陈大河无故惨死,未免平添事端,南玉本想快快离去。

可她此前刚向老王头问起了陈大河的住处,转眼陈大河就出事了,若老王头将此事说了出去,难免对她不利。

思及此,南玉闭眼深吸了口气,再睁眼时便已是一副惊慌失措的模样。

“来人啊!杀人啦!”她大喊大叫着,跌跌撞撞地跑出了巷子,眼角含泪,似受了极大的惊吓一般。

直到跑到巷口的面摊处,她整条腿便软了下来,惊恐地瘫倒在那边,浑身瑟瑟发抖。

老王头和一旁的几个小贩见状忙围了上来。

“姑娘,你不是进去寻人的吗?怎的如此狼狈地跑出来了?”老王头一脸关切地看着她。

南玉似被吓傻了一般,怔怔地抬指,指向了巷子的方向,抬起泪眼,眼中满是惊恐的神色,张口时唇都在颤抖着。

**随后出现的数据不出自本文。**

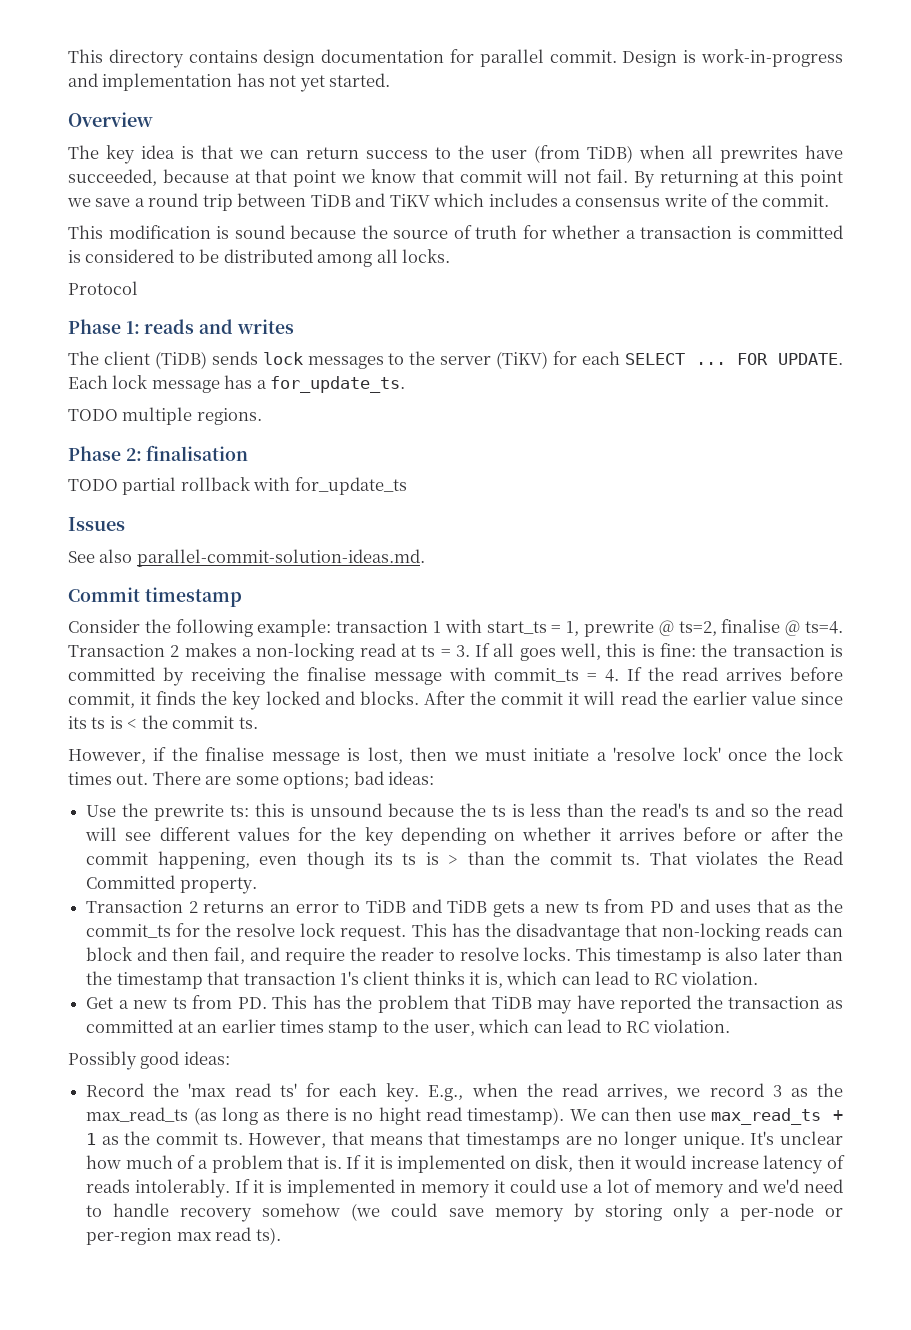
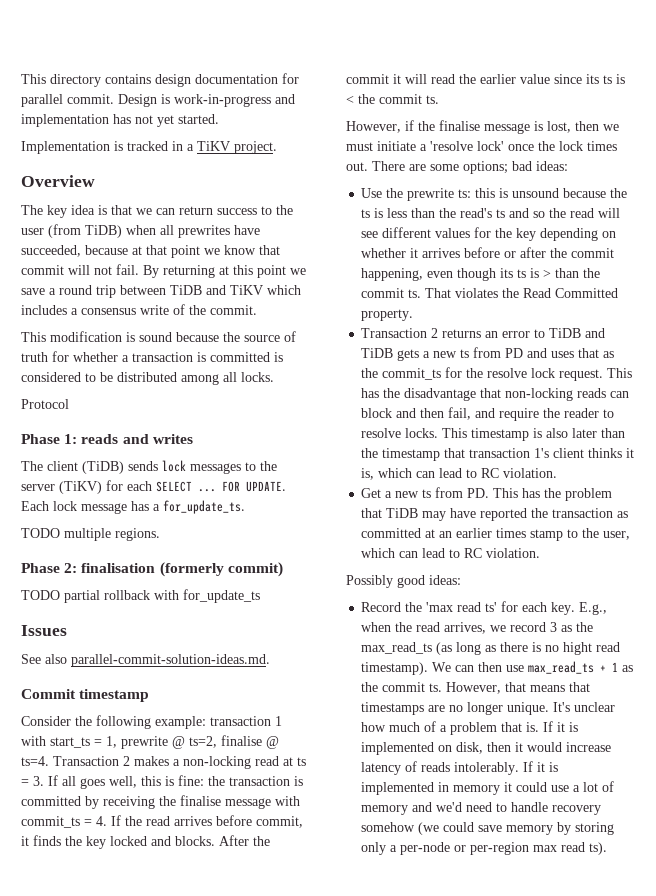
(391, 80) none -> [21,141,277,154] // Implementation is tracked in a TiKV project.
(249, 453) none -> [159,562,283,577] (formerly commit)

“里面……杀人了!”她说完,又害怕地抱住了脑袋,整个人瑟缩在墙角。

众人闻言皆大惊失色,一时无法接受,但看南玉的样子有不像作假。

“青天白日的!谁人如此大胆敢在此行凶!”一人义愤填膺地大喊,立时引起了其他几人的附和。

“就是,光天化日朗朗乾坤!还有没有王法了!”

“弟兄们,我们快进去看看!”

“……”

一群人三言两语地,不过片刻皆朝着巷子里蜂拥而去。

他们只顾着前去探明真相,再无人注意南玉。

南玉仍是瑟缩在角落里,待他们走后仍作势啜泣着,抬手抹了把泪,确定人都走了之后这才匆忙起身逃离。

她不过是个不小心撞见陈大河被杀的弱小女子,面对这样的场景害怕逃离也是人之常情,就算事后有人想起她来,想来也不会多想。

但陈大河是揭穿韩礼真面目的关键人物,他一死,她此前所做的努力无疑都白费了。

好不容易得到的线索又断了……

南玉不由得恨恨咬了咬牙,究竟是什么人,会对陈大河下手?

若说是白毛女何欢,南玉连她身在何处都不知,更何况,阿泽并未来得及将陈大河与韩礼之事告知她,她不可能对陈大河下手。

那还能是谁?难道说,除了陈大河之外,韩礼还有其他的帮手,而且并非人界中人。

一个接一个疑问接踵而至,南玉一时理不清头绪。

如今只有先行回韩府,看看府中状况,再从长计议了。

回到韩府,小姨妈的伤势已经好得差不多了,小明朗有谷若和余诗妍护着,这些时日来也并未出什么事。

只不过,韩礼和李妙这阵子却很是怪异。

南玉走在府中,时不时地便能瞧见下人手中皆或多或少地拿着一两件法器,行色匆匆的样子,她偶尔拦住一两个想问问发生了何事,他们却都只是神色凝重地摇摇头,而后逃也似的跑了。

“这几日府中的下人都在忙些什么?我见他们都拿着些法器,也不知作何用处?”南玉回到屋里,恰好谷若和余诗妍都在。

“关于这件事,我们也并不是很清楚,只听闻近几日府中时有怪事发生,老爷和李夫人不放心,便请了法师回来做法驱邪。”余诗妍如是说着。

听她这么一说,南玉倒是想了起来,确实,她这次回到韩府后,原本笼罩在韩府的那股怨气似乎更重了些。

可是,平白无故地,又怎么会突然这样?

“我不在的这些时日,府中还发生了什么事吗?”南玉的神色有些凝重。

韩礼和李妙的为人她很清楚,如今搞这一出,她总有些不安。

谷若和余诗妍闻言细想了片刻,最后还是谷若先开了口。

“若非要说发生了什么的话,便只有一件事了,那日诗妍外出,托我去照看小明朗,我到时便见韩礼在小明朗的屋子里,不知要做什么,一见我之后便匆匆离去了。”

如果不是南玉问起,她原本还没将这件事放在心上。

余诗妍并未听谷若提起过此事,这时听她提起,不免皱起了眉,“韩礼平日里连看都懒得看明朗一眼,那日却又特地跑去明朗屋里,定有蹊跷!”

南玉很是赞同她的说法,韩礼鬼鬼祟祟潜入明朗屋里,肯定有什么目的。

“此事暂且不要声张,我们先静观其变,看他们究竟要搞什么名堂。”

既然陈大河这条线索已经断了,她们一时间也寻不到其它的线索,且先看看吧。

也不知韩礼准备了多久,做法事的祭台这才堪堪搭建完毕。

待完全准备好后,天色也已渐渐暗了。

南玉与谷若、余诗妍三人担心会出什么事情,便将小明朗寸步不离地带在了身边。